## Trecho do texto
• • •

Messias Gomes: “Tentei vários outros esportes, mas foi no boxe que me realizei”

O técnico é um exemplo de superação e paixão pelo esporte

 

 

Messias Gomes, ex-atleta de boxe, hoje é técnico e supervisor da modalidade no Centro Olímpico de Treinamento e Pesquisa (COTP), e já recebeu o prêmio de melhor treinador na 72ª edição do Torneio Forja dos Campeões, no ano de 2013. A Forja de Campeões é o maior torneio de boxe da América Latina, é voltado para atletas iniciantes que nunca disputaram uma luta oficial de boxe e já revelou, entre outros, Eder Jofre, Servilio de Oliveira, Maguila e Esquiva Falcão.

Veio do Pará a São Paulo com 13 anos, trabalhou em uma feira vendendo bonecos, começou a estudar, terminou o ginásio, deixou a feira para trabalhar em uma firma através de uma professora, no qual a pedido do próprio Messias, pediu a ela que se responsabilizasse por ele para que ele pudesse trabalhar na época, ainda menor de idade.

Messias Gomes trabalhou nesta firma até os 15 anos e acabou perdendo o contato com as pessoas que convivia na época. “Sempre confiei em Deus, quando eu era criança tive a sorte de conhecer uma senhora em Belém que me ensinou a rezar, isso manteve sempre a minha fé e me ajudou muito na minha jornada de vida. Gosto de trabalhar desde criança, nunca gostei de receber nada de graça. Eu trabalhava de segunda a segunda como ajudante, e com 14 anos me tornei chefe de seção, ou seja, o que as pessoas faziam em um mês eu conseguia fazer em uma semana, contribuiu muito para que todos na firma me valorizassem.”

Quando não tinha trabalho aos finais de semana, Messias fazia o que mais lhe agradava, ia ao cinema assistir filmes de ação e de lutas em geral, como o kung fu.

• • •

## Dados fornecidos

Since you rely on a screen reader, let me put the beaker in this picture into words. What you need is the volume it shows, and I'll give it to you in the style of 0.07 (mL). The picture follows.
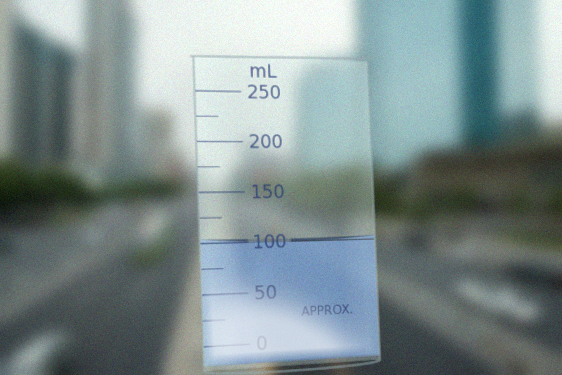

• • •

## Partes do exercício
- a) Transcreva um trecho do texto sobre Messias Gomes: comece nas palavras "O técnico é" e pare depois de "e Esquiva Falcão.".
- b) Indique se cada afirmação a seguir está de acordo com o texto sobre Messias Gomes. Responda sim ou não e cite as palavras do texto que decidem cada caso.
(i) Messias Gomes chegou a São Paulo aos 13 anos.
(ii) A Forja de Campeões é voltada para atletas profissionais experientes.
(iii) Messias Gomes se tornou chefe de seção aos 14 anos.
- c) Retome o texto sobre Messias Gomes e dê continuidade a ele a partir do ponto em que termina.
Os dados são um material à parte, sem relação com o texto.

## Respostas
- a)
O técnico é um exemplo de superação e paixão pelo esporte

 

 

Messias Gomes, ex-atleta de boxe, hoje é técnico e supervisor da modalidade no Centro Olímpico de Treinamento e Pesquisa (COTP), e já recebeu o prêmio de melhor treinador na 72ª edição do Torneio Forja dos Campeões, no ano de 2013. A Forja de Campeões é o maior torneio de boxe da América Latina, é voltado para atletas iniciantes que nunca disputaram uma luta oficial de boxe e já revelou, entre outros, Eder Jofre, Servilio de Oliveira, Maguila e Esquiva Falcão.

- b)
(i) Sim: "Veio do Pará a São Paulo com 13 anos"
(ii) Não: "é voltado para atletas iniciantes que nunca disputaram uma luta oficial de boxe"
(iii) Sim: "com 14 anos me tornei chefe de seção"

- c)
Sempre teve gosto pela luta, e desde cedo em sua cidade natal já lutava com outras crianças. “Eu tinha um instinto de luta, eu era um cachorro de rua, brigava muito na rua em Belém. O boxe apareceu na minha vida quando eu tinha 17 anos, e foi ótimo, porque através do esporte aprendi a ter respeito pelas pessoas, isso me levou a crescer mais, foi uma soma na minha vida, apesar de todos os obstáculos e dificuldades que passei por estar sempre sozinho, mas sempre confiei em tudo que fazia, no meu trabalho e na minha honestidade.”

Com apenas 1 ano e 6 meses de vida, a mãe do atleta o deu para uma família, com a qual Messias conviveu até os 10 anos, chegou a morar com outras pessoas, mas não se sentia em casa. “Eu dizia que não tinha pai e mãe, não tinha nada. Sempre pedi orientação a Deus e graças a Ele sempre venci os obstáculos.”

Trabalhando e estudando, Messias decidiu ir para o lado do esporte. “Um dia passei em uma academia, vi uma luta, cheguei a lutar também, apanhei muito porque eu não sabia como lutar, só sabia brigar nas ruas, e percebi que era aquilo mesmo que eu queria para a minha vida. Com pouco tempo passei a dar aulas e ajudar as crianças com o esporte todos os dias.”

Acordava todos os dias 4h30 para correr, trabalhava das 7h às 17h, ia treinar na academia nem que fosse por apenas uma hora, depois ia para a escola, e dormia sempre em torno de meia noite para acordar cedo e logo treinar. “Apesar de toda a correria, a época que lutei foi o melhor momento da minha vida. O boxe mudou muito minha vida, conheci muita gente, o esporte te leva a isso, a conhecer todos os tipos de pessoas, você se reeduca, passa a ter respeito pelas pessoas e a ter disciplina, não só na vida pessoal, mas também na profissional, você aprende muito através do esporte, para mim foi totalmente positivo, eu precisava de algo na minha vida e o boxe apareceu no momento exato.”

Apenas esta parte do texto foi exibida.